The scene at the water source is hectic - hundreds of camels, goats and cows mill around, bleating and lowing as they press forward to drink from the congested borehole.

The chaos is the result of a drought that followed the failure of the short rains late last year. Ten million people are facing hunger as a result, according to the Kenyan government.

The Wargadud borehole, in Mandera district, now pumps water 24 hours a day to meet the demand. All the natural rainwater catchments in the area have long since dried up.

Aid agencies say that up to 30 per cent of animal stocks in the wider area have perished, while the rest are producing little, if any, milk.

"During the day, we don't eat," says Abdullahi Abdi Hussein, 65, the official in charge of the borehole. "We only have one meal a day, when we used to have three."

So far people are not dying in any numbers.

But aid agencies say it is only a matter of time before children and the elderly start perishing from hunger-related illnesses, particularly if the long rains, which generally arrive in March, also fail.

"If people become malnourished, their immune system is depressed so they get sick for other reasons and that is what pushes them over the edge," says Peter Smerdon, a Nairobi-based spokesman for the United Nations World Food Programme (WFP).

There is no great optimism that the rains will come. Kenyan pastoralists say the rains have failed with greater frequency over the last decade - a trend experts say is being driven by climate change.

Hussein believes the point of no return is very close.

Children are already falling ill, he says, and people are turning to desperate measures to fend off hunger pangs, such as eating gum from the ubiquitous Acacia tree.

"It fills the stomach, but has no nutritional value," he says.

Kenya's arid north has been hit hard by the drought - partly because it is so remote and neglected by the government.

But the drought has also affected the rest of the country, combining with other factors to produce a nationwide food shortage.

Last year's post-election violence displaced many farmers, meaning that fields lay fallow instead of producing crops. An increase in the cost of fertilizers led to even less productivity as farmers cut back.

The failure of the rains then exacerbated the situation.

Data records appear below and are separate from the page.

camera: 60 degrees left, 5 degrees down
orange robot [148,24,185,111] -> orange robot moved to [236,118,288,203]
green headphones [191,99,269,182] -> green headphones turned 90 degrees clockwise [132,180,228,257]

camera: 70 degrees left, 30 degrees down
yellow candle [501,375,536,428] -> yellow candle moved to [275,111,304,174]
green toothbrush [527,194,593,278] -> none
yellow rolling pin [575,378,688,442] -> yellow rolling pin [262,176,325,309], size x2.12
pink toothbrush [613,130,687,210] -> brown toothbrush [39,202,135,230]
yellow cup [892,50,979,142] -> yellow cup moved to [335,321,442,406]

Food prices, driven partly by global pressures, have also shot up and people are struggling to afford staples such as maize.

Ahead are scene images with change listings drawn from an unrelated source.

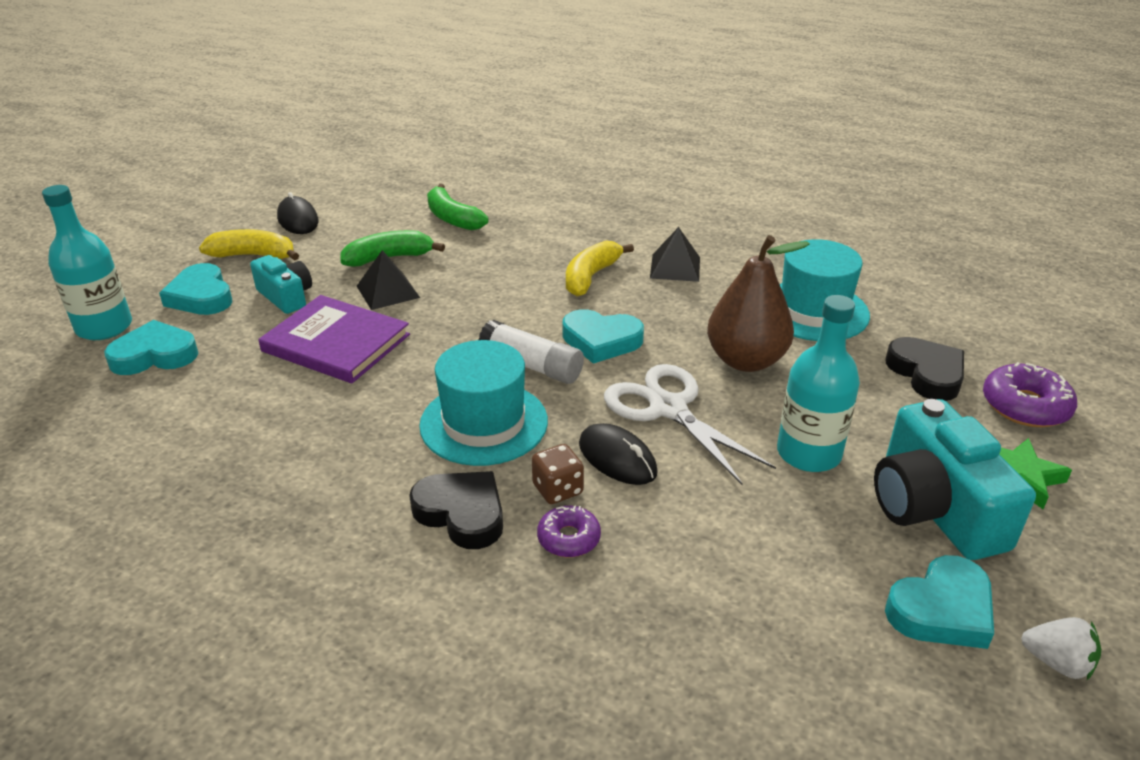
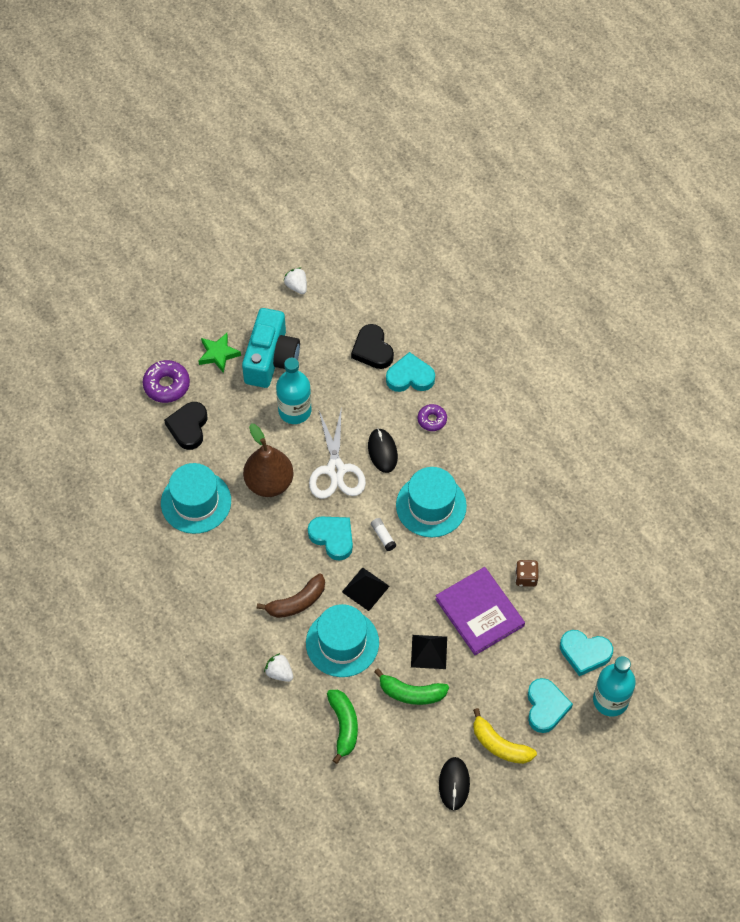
camera: 150 degrees left, 25 degrees up
turquoise camera [250,255,312,314] -> none
black heart [409,471,503,549] -> black heart moved to [351,324,394,369]
white glue stick [479,320,584,384] -> white glue stick [371,518,396,551], size x0.54
brown dice [532,444,584,504] -> brown dice moved to [515,560,538,587]
yellow banana [566,241,634,296] -> brown banana [257,573,325,618]
black pyramid [650,227,700,282] -> black pyramid moved to [342,567,390,611]
turquoise heart [885,555,994,649] -> turquoise heart moved to [386,352,435,392]
none -> white strawberry [264,653,293,682]
none -> turquoise hat [306,604,379,677]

Then there is the issue of corruption, with government officials accused of selling on maize intended to deal with the shortage to Southern Sudan.

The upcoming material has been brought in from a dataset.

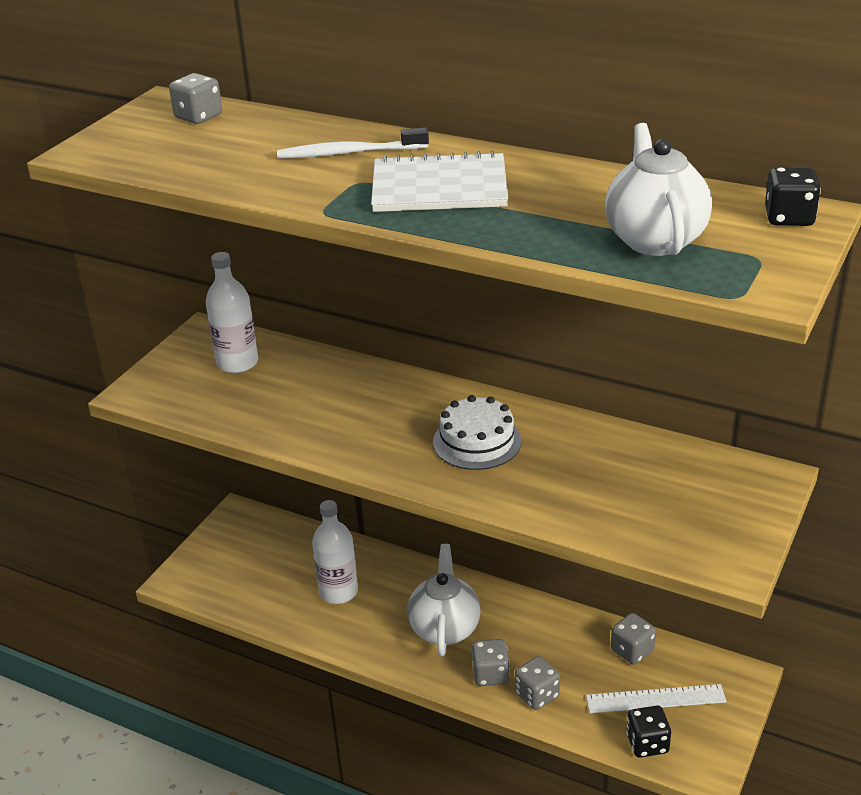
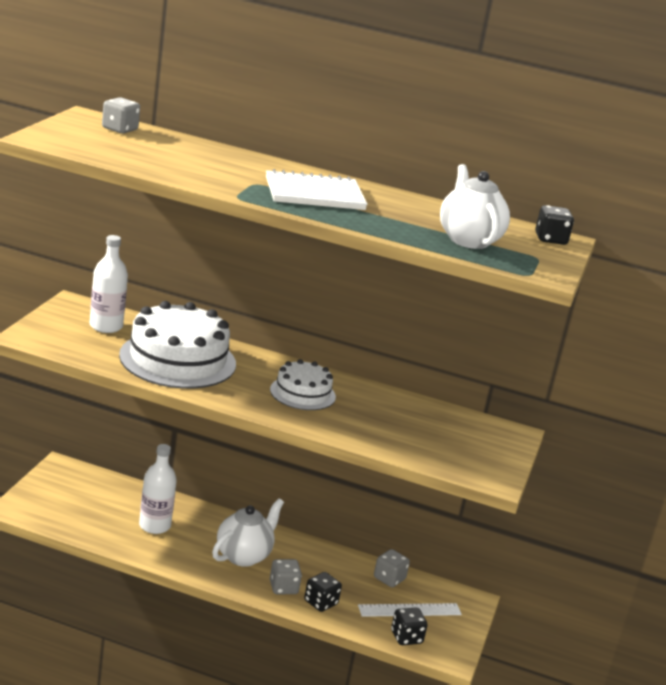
camera: 15 degrees left, 10 degrees down
white toothbrush [277,127,429,159] -> none
white teapot [407,544,481,656] -> white teapot turned 45 degrees clockwise [212,498,284,567]
grey dice [515,656,560,710] -> black dice [304,572,342,612]
none -> white cake [119,301,236,389]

But while the cumulative effect is that millions in Kenya need food aid, there is not enough to go round.

The WFP aims to scale up its operation to include 3.2 million people, from the current 1.2 million receiving aid deliveries. It plans to ask donors for 135 million dollars to fund its operations over the next six months.

But the experience of other agencies suggests the WFP may struggle to raise the cash.

Analysts have been warning that the global financial crisis may lead to drop in aid to Africa. It seems their predictions are coming true.

The International Federation of Red Cross and Red Crescent Societies (IFRC) in December launched an appeal for 95 million dollars to feed 2.3 million people in Kenya, Somalia, Ethiopia and Djibouti.

This figure did not take into account the full extent of the crisis in Kenya and is expected to rise to around 150 million.

However, according to Andrei Engstrand-Neacsu, the IFRC's communications manager in Nairobi, only 6 per cent of the original target has been pledged.

"When governments of the world were busy bailing out banks and spending billions, it is a shame that for a fraction of that we can't intervene to save millions of lives," he says.

Engstrand-Neacsu says the world must act before it is too late.

"We want to avoid images of skeletal African children on TV screens and suddenly see the world trying to react," he says. "Should we wait until people start dying before we do something?"